WHAT YOU SHOULD DO: Among the entries, find the lines with the string "RESSOURCE" and report them.

INFORMATION:
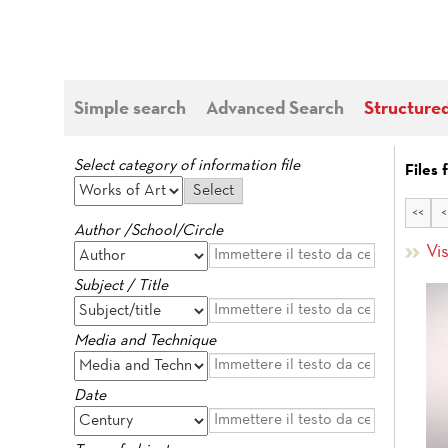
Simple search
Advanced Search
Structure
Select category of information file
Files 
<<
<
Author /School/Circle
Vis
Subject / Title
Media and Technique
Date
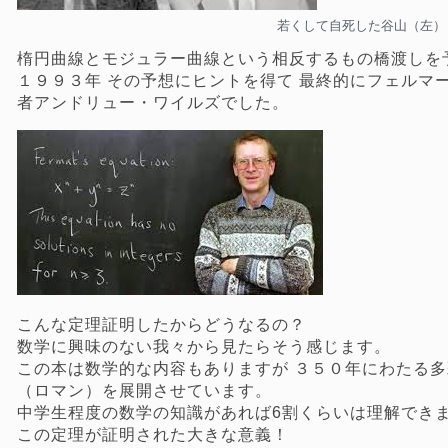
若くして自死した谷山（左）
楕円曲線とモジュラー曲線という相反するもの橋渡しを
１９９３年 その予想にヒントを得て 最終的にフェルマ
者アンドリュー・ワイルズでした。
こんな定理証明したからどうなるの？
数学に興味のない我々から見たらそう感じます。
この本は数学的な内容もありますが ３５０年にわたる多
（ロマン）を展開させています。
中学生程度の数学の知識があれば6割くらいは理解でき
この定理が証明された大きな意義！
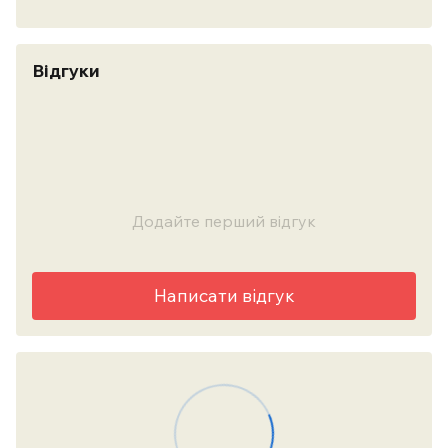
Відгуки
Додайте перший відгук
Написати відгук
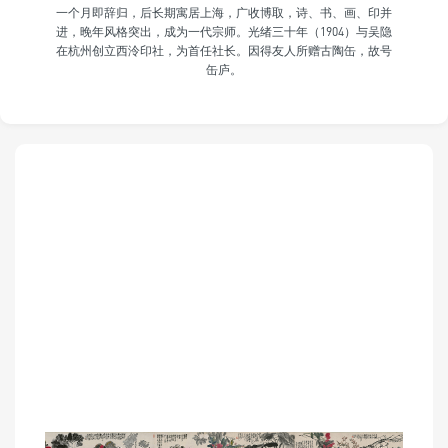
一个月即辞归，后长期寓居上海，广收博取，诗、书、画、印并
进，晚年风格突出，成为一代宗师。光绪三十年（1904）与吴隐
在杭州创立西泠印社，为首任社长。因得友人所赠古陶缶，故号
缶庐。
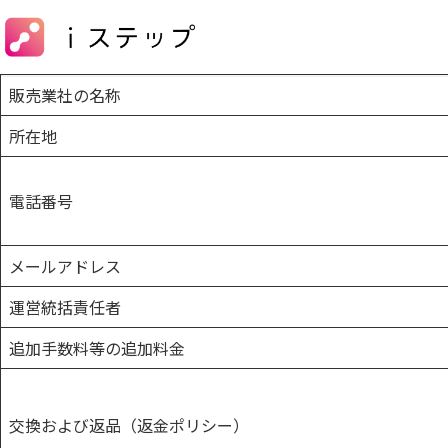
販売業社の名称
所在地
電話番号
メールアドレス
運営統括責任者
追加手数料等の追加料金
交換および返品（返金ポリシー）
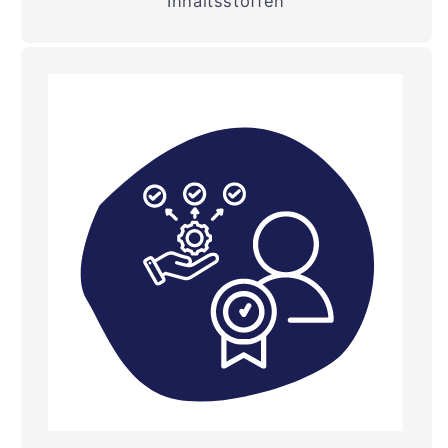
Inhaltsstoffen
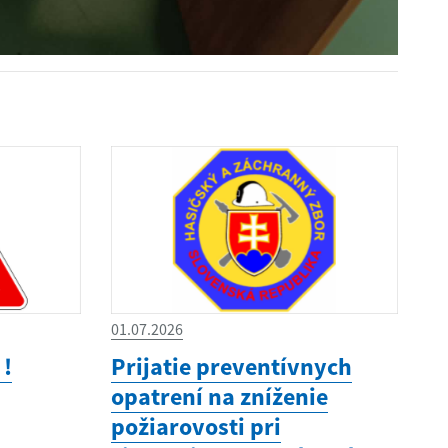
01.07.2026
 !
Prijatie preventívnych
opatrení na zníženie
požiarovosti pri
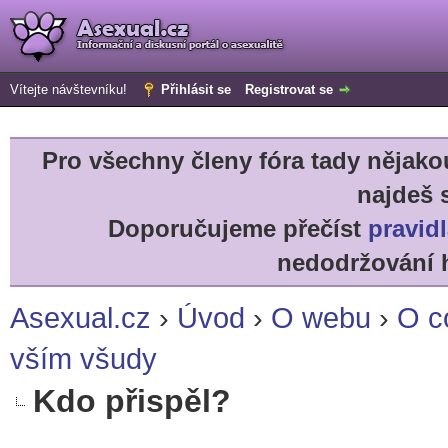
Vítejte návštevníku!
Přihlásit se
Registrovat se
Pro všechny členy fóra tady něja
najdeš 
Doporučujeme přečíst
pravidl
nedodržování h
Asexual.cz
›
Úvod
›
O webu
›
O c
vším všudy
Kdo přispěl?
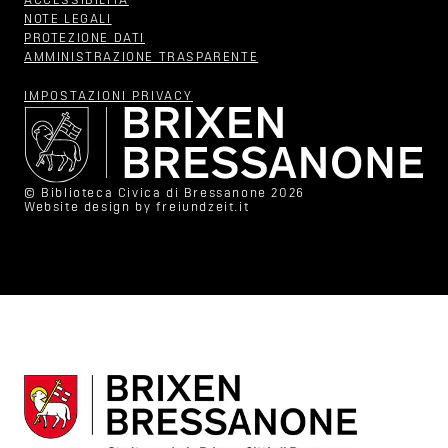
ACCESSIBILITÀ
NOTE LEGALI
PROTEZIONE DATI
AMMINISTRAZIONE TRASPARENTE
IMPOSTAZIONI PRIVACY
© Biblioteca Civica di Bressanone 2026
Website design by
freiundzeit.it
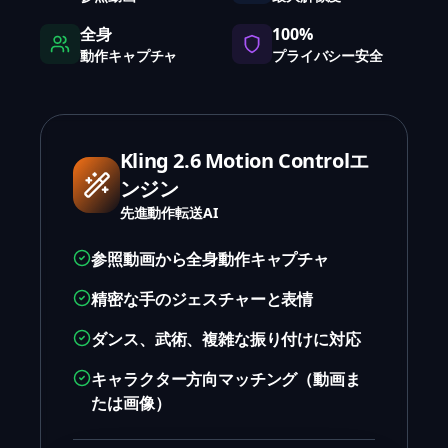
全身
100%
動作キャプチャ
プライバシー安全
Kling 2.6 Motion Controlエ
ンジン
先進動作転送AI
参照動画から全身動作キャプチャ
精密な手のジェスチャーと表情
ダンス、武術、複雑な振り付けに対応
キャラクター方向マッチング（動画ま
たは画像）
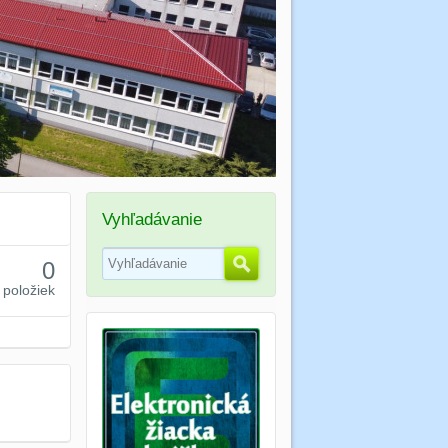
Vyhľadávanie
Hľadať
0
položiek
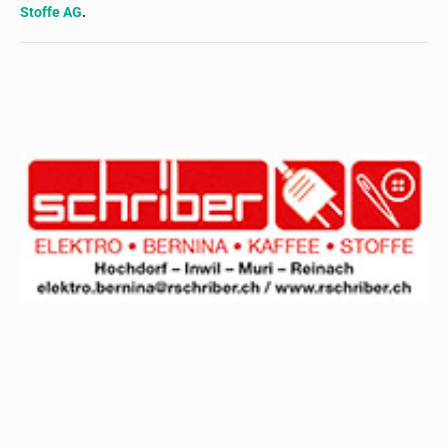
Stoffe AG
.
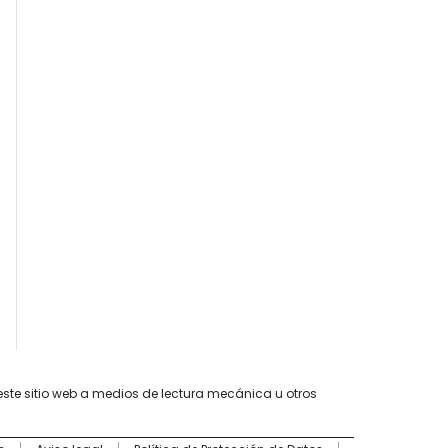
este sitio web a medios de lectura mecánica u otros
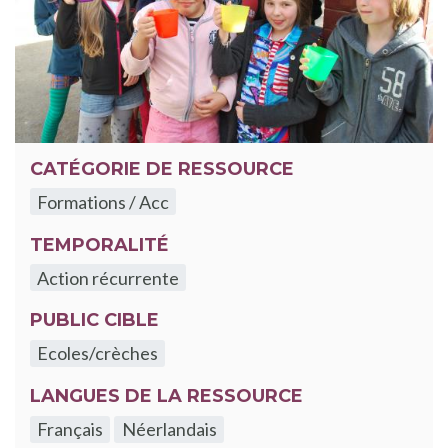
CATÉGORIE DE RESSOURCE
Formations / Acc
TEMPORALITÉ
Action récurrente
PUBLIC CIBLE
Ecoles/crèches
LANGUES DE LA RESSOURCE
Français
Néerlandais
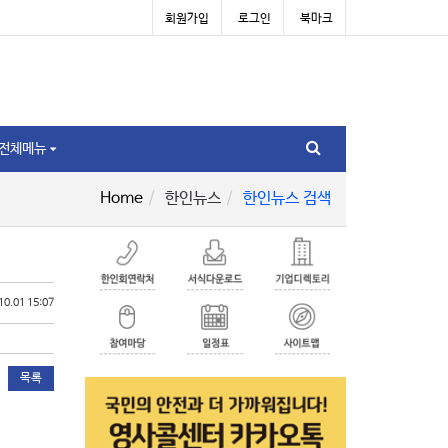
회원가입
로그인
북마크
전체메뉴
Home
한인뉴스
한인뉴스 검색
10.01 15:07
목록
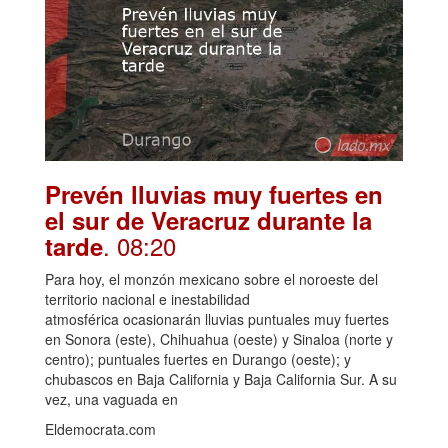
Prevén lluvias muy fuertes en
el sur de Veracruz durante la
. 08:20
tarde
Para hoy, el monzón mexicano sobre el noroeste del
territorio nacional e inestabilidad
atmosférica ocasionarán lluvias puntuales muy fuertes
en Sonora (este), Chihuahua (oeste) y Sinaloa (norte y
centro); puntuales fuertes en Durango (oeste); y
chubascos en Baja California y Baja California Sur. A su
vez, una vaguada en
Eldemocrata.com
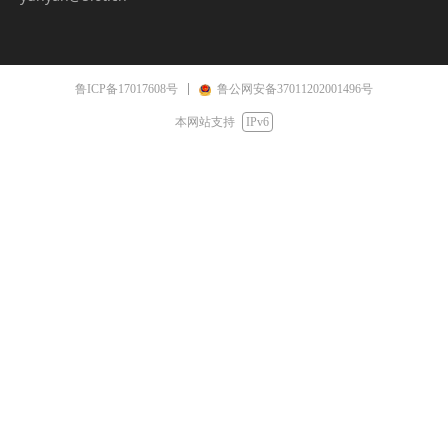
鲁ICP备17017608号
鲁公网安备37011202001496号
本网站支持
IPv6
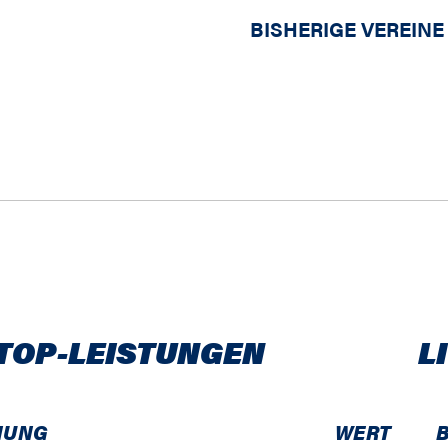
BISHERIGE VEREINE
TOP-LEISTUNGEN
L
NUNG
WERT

ANSWER SPACE:
CATÉGORIE DE RESSOURCE
LANGUES DE LA RESSOURCE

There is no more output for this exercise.